I always do. I raised her with a light hand because the world’s heavy enough, and because she lost her mama too early to squeeze the joy out of our girl for the sake of appearances.
“You,” Blaze says to Jaden, “make a very good paper cup of water. Also, you have excellent hands.”
“Blaze,” I say, forcing a smile. “I think Ford wanted to see you.”
“What?” She bats her lashes. “I’m appreciating healthcare workers. Ford works for us—he can wait.”
Jaden flushes. If my daughter wants to practice being a chaos goblin on him for ten minutes, there are worse choices. I will still bury any dumb boy who hurts her heart under the biggest cottonwood I can find.
I start to thank him proper when I see her.
She’s at the back table, gloved up, tucking something into a tray with quiet hands.
Beige skin, black scrub top already dusted from the day, golden-brown hair pulled back, and flyaways catching the light.
There’s a focus to her that hums. Head tilted the way good doctors tilt when they’re listening, like they’re tuning to a frequency everybody else can’t hear.
But when she looks up, I get the full hit—green eyes with a sharp mind behind them, a mouth set focused on business. I’ve been in enough tents to know when I’m looking at someone who can stack chaos into order with two hands and a roll of tape.
It’s hard to breathe for a second.
She doesn’t see me looking. That’s fine. I’m not hunting anything today. What I am doing is clocking the doctor who might one day be the difference between my kid going home and my kid not. You learn to notice the ones who steady a world built to wobble.
Definitely not here to hit on her. Nope. That’s not why I’m here. Ain’t got no reason to bother her, and she’s busy. And it’s poor manners to hit on a woman at work.
But damn.
“Dad,” Blaze says, dragging my attention back the way only your kid can. “Jaden says there’s a zipper here that kicks like a bronco. I know you don’t like them, but maybe someone else can ride it with me…”
It’s hard not to laugh at the obviousness of it. “Yeah, maybe someone can.”
“Y’all doing okay here?” Jaden asks her, still very much aware of her eyes on him. He’s sweet. I hope he stays that way. Riders chew sweet up for breakfast. Guess he’s decided he might not be interested in her.
Self-preservation, most likely.
“Better now,” she says, and I hear the cadence of her mama in her voice and swallow it down. Grief doesn’t ask permission. It walks into your tent when it wants and sits on your chest, and you learn to keep working around it. “Thank you, Jaden.”
Cash is up soon. My middle boy. Show-off like his old man, but prettier to look at when he does it.
I catch the clock out of the corner of my eye and pat Blaze’s knee.

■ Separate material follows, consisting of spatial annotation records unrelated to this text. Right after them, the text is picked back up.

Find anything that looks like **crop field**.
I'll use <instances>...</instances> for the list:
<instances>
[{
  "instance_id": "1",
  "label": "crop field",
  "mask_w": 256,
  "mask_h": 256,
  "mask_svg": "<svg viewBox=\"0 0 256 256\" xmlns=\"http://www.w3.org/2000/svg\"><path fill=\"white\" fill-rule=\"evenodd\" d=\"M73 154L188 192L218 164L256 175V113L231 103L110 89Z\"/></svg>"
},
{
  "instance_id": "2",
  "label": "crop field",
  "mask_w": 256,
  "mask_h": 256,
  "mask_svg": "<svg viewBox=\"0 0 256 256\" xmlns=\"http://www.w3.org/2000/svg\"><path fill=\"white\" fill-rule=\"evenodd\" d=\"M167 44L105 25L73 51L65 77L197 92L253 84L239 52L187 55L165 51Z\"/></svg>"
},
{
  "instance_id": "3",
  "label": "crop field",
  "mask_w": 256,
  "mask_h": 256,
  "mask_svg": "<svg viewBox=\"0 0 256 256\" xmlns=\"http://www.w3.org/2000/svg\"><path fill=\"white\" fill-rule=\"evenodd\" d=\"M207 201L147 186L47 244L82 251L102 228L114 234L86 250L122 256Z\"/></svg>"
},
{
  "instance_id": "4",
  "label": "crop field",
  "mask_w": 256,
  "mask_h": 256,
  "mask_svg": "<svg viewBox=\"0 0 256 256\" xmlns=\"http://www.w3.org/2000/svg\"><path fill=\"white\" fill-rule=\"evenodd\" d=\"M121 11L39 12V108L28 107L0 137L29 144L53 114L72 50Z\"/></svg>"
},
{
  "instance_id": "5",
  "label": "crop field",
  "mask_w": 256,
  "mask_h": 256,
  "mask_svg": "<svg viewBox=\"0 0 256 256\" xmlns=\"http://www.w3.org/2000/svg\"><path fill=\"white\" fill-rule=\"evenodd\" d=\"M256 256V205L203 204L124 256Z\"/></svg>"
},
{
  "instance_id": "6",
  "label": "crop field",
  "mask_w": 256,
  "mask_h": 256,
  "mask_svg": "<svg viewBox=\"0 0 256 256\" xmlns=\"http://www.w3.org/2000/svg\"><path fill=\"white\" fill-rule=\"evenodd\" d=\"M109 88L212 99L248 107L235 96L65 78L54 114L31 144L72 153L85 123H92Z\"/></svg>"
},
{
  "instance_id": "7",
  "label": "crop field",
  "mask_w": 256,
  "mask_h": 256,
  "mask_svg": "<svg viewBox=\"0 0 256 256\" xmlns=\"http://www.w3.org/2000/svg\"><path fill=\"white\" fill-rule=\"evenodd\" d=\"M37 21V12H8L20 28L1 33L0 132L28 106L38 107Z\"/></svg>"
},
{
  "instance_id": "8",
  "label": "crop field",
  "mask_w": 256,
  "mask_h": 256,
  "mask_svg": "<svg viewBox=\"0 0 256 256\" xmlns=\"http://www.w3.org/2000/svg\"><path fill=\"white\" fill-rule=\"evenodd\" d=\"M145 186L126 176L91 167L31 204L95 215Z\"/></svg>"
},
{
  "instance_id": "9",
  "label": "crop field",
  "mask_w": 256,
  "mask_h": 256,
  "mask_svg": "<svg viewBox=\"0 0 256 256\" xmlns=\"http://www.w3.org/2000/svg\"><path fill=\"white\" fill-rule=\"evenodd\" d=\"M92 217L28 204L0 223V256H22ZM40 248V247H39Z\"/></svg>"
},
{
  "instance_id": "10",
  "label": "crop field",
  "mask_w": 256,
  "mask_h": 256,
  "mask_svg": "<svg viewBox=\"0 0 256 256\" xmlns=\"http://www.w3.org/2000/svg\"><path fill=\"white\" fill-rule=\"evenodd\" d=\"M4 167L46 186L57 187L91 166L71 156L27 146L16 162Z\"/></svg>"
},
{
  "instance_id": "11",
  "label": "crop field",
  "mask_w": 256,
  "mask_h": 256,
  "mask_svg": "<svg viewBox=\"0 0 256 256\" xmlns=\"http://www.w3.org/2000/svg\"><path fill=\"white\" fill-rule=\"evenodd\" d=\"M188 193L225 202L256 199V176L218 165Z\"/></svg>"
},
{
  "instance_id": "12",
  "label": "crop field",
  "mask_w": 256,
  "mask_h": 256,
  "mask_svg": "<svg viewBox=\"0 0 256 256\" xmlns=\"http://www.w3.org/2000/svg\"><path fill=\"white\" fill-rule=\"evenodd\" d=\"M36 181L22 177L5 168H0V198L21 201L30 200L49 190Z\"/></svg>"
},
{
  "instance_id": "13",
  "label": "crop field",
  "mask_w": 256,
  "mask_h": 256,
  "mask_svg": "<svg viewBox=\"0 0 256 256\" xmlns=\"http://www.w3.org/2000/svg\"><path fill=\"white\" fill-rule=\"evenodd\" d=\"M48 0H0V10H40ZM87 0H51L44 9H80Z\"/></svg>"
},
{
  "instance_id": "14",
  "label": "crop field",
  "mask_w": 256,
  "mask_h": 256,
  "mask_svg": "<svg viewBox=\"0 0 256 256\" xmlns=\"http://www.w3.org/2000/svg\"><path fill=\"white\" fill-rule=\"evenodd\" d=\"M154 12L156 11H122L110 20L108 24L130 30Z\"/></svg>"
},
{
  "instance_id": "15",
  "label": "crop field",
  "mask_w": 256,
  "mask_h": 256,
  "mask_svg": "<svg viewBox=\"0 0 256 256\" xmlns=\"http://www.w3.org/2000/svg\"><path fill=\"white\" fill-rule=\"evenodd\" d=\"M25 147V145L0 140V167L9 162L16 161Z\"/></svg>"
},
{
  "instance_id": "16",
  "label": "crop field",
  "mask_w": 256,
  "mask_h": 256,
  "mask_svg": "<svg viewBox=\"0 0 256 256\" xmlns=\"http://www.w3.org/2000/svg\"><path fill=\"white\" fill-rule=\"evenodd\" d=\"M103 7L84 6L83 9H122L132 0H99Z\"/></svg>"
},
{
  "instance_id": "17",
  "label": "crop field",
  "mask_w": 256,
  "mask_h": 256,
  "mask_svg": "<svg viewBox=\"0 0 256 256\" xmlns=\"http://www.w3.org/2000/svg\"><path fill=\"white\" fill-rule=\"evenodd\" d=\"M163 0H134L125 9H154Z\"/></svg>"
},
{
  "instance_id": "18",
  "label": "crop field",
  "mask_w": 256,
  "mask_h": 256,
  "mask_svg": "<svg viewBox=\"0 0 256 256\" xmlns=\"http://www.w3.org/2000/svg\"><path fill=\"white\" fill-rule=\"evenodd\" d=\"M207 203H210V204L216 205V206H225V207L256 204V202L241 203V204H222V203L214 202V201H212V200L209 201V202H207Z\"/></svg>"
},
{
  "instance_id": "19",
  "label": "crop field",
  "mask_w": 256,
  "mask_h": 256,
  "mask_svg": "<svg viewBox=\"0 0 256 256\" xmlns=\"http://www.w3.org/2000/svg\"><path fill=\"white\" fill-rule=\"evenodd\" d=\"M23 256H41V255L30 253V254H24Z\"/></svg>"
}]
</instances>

“You got your flirt out for now? Come on. Your brother’s about to make me proud or make me cuss, and either way I’d like to be there for the moment. ”
“Jaden, do you want to come with us?” she asks.
“I’m on tent duty.” He nods toward the doctor, but adds, “Y’all go cheer him loud. We’ll be here if you need us.”
I stand, joints making a private protest that I answer with a stretch. Blaze slides off the cot with her “injured” ankle miraculously fine the second it needs to be, and she threads her arm through mine like she did when she was nine and decided I was her favorite human.